La sixième chanson, "'Cello Song", comme son nom l'indique, fait appel à un violoncelle. C'est miracle comment Nick Drake, à partir de quelque chose de très dépouillé et de simple (trois accords) parvient à étirer le temps et à suggérer des choses tout à fait nouvelles en musique.

La septième chanson, "Thoughts Of Mary Jane", quoique toujours rêveuse ("dreams", "strange world") est un peu une églogue entre des sommets passablement tourmentés.

"Man In A Shed" : c'est la chanson la plus rapide de l'album et, j'oserais dire, la plus immédiatement accrocheuse, avec sa guitare acoustique virtuose, sa contrebasse sautillante, en walking bass, et son piano swinguant. C'est surtout superbe.
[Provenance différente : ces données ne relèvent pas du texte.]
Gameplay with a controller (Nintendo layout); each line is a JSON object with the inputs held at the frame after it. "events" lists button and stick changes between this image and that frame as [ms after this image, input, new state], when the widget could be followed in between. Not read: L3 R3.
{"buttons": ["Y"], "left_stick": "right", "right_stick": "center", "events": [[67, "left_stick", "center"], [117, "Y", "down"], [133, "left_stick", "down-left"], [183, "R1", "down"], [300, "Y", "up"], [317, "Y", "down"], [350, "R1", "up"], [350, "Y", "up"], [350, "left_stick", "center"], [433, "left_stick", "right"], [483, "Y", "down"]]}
"Fruit Tree" est le pendant de "When The Day Is Done", dans un style encore plus majestueux. Il faut noter à nouveau cette série d'arpèges qui plonge dans les catacombes, comme si le terme de tout ne pouvait être que la chute. Il est incroyable à quel point cette musique est hantée par la terre ("ground", "deep in the earth") et par les choses qui finissent.

L'album se clôt sur un "Saturday Sun" langoureux. C'est le morceau le plus inspiré par les colorations du jazz ; on peut y entendre un vibraphone.

Aucun morceau de Fives Leaves Left n'est anodin. Son intensité émotionnelle n'est égalée que par de rares albums. Happy Sad de Tim Buckley en fait partie. Et Pink Moon, évidemment.